If you just want to fill a result from the state, you can use the Result action:

app = ApplicationBuilder().with_actions(
    get_result=Result("var_from_state")
)...

This simply grabs the value from the state and returns it as the result. It is purely a placeholder for an action that should just use the result, although you do not need it.

Refer to actions for documentation.

Runtime Inputs

Actions can declare parameters that are not part of the state. Use this to:

  1. Provide variables that can be bound to an action. E.g. API clients, DB clients, etc.

  2. Provide inputs that are required as part of the application to function, e.g. human input, configuration, etc.

For example using the function based API, consider the following action:

@action(reads=["..."], writes=["..."])
def my_action(state: State, client: Client, prompt: str) -> Tuple[dict, State]:
    """client & `prompt` here are something we need to pass in."""
    context = client.get_data(state["..."])
    result = llm_call(prompt, context) # some LLM call...
    return result, state.update(**result)

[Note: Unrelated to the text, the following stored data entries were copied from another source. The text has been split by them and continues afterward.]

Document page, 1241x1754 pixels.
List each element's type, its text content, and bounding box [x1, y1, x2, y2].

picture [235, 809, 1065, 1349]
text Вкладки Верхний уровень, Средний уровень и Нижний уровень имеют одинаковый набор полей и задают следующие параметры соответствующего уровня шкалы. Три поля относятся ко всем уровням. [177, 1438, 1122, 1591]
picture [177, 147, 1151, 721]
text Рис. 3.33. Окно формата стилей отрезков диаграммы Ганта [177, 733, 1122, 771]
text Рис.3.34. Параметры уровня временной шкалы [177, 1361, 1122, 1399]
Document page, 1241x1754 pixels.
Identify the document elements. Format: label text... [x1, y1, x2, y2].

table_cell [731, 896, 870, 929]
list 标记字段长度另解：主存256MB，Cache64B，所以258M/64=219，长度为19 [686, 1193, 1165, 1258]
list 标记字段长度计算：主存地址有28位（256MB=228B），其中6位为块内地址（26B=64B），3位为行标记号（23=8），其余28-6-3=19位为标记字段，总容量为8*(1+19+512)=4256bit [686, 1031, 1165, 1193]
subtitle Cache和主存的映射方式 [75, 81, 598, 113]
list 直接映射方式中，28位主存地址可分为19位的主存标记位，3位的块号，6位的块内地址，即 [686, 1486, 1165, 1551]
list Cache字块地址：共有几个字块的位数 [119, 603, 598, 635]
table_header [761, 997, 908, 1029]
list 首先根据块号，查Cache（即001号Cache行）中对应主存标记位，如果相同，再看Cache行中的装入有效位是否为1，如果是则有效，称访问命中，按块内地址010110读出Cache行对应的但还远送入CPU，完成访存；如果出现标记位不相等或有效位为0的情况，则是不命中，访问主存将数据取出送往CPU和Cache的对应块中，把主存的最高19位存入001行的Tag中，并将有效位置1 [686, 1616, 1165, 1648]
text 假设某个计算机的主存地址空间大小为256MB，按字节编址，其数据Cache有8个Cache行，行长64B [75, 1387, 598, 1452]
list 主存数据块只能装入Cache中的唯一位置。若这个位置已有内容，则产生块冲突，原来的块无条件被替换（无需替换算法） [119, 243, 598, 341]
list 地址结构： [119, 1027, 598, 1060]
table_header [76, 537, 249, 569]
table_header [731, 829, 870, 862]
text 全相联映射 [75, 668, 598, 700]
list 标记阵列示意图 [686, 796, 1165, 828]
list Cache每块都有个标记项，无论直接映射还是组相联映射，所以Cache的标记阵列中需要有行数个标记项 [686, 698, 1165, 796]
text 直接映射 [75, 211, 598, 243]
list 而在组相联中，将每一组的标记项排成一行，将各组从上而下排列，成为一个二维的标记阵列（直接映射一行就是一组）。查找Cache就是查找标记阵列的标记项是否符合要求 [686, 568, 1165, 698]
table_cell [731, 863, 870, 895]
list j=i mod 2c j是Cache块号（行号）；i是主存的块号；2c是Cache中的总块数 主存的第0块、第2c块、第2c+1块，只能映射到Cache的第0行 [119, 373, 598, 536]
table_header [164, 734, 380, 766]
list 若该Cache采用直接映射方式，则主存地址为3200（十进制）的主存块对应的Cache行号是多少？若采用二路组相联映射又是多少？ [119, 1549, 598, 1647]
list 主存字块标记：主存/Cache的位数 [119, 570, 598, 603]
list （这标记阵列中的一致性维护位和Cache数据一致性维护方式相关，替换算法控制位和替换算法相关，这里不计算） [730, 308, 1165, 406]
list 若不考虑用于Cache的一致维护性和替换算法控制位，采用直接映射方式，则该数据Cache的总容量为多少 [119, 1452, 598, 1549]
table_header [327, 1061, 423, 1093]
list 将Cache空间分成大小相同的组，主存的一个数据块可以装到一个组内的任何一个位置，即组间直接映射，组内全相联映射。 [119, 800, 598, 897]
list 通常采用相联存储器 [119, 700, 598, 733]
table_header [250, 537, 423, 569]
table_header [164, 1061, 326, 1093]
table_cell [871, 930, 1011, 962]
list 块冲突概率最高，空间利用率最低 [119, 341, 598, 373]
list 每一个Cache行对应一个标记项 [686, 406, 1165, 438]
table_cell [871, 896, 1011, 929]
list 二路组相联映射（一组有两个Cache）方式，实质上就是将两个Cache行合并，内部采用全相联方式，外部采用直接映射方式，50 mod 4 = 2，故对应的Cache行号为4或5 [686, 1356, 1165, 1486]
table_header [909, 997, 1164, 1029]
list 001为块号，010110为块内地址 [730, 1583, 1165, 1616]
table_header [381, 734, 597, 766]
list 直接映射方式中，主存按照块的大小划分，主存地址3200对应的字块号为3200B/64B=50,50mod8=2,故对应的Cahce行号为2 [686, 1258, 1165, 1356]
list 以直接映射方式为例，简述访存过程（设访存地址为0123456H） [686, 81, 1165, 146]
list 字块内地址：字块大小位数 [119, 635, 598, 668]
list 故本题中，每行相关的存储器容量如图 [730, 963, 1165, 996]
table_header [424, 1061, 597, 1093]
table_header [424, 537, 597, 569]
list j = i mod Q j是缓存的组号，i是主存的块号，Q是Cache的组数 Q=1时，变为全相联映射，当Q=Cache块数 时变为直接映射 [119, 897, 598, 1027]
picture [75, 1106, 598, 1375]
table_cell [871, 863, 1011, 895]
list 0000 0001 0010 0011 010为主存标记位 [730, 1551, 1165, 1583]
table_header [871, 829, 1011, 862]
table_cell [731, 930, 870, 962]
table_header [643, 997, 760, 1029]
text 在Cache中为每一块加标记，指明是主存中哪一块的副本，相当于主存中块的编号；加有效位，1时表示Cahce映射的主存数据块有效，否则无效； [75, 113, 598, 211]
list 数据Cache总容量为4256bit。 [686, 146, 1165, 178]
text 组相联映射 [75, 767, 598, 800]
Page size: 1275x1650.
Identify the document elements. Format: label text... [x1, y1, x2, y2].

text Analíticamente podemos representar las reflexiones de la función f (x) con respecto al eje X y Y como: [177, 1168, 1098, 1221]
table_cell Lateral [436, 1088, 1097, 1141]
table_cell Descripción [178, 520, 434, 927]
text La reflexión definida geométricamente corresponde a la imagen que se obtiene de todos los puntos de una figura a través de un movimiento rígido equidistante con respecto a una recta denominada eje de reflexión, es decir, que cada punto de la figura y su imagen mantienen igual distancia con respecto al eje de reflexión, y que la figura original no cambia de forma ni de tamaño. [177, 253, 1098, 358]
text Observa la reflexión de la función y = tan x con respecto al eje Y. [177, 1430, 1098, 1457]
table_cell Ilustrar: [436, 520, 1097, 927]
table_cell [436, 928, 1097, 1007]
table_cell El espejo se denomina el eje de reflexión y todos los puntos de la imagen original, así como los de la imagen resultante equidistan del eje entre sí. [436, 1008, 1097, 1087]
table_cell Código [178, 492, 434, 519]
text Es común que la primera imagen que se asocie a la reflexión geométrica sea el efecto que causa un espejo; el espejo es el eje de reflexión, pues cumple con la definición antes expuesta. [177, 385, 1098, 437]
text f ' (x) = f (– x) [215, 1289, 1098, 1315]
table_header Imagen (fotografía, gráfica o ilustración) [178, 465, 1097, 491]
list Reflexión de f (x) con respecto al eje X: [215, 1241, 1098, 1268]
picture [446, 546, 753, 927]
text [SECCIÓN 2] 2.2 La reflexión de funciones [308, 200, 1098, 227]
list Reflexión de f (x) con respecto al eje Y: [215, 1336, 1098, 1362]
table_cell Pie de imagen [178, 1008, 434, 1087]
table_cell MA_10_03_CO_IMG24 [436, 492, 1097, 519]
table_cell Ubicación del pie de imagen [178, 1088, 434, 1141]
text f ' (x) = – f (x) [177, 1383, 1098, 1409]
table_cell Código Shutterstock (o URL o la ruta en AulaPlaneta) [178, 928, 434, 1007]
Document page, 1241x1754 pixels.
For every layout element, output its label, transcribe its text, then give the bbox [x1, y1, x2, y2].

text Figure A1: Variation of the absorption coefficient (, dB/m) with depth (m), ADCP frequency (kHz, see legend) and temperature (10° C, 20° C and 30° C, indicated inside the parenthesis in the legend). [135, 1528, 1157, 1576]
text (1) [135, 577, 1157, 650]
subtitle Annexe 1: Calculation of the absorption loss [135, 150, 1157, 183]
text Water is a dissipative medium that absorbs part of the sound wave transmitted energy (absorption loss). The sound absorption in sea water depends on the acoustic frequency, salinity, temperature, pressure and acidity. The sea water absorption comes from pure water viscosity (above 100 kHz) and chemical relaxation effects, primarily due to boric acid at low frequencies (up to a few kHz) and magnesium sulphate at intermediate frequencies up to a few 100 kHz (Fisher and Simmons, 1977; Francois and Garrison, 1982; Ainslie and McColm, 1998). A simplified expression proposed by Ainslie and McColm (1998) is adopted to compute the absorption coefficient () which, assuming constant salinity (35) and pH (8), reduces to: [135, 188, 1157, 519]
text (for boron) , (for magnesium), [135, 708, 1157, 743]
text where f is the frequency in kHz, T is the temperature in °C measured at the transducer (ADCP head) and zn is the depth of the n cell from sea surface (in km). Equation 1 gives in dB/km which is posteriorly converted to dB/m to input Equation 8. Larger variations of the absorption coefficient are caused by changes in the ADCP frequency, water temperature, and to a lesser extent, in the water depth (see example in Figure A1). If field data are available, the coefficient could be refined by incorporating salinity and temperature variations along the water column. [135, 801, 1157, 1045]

We need to pass in client and prompt somehow. Here are the ways to do that:

# (1) bind values
app = (
    ApplicationBuilder()
      # we can "bind" values to an action
      .with_actions(my_action=my_action.bind(client=client))
    ...
    .build()
)

# (2) pass them in at runtime
app.run( # or app.step, app.iterate, app.astep, etc.\n"
    halt_..., # your halt logic\n"
    inputs={"prompt": "this will be passed into `prompt`"} # <-- we pass in values here
)

For instance, say you have a chatbot. The first step will likely declare the input parameter prompt – it will take that, process it, and put the result in state. The subsequent steps will read the result of that from state.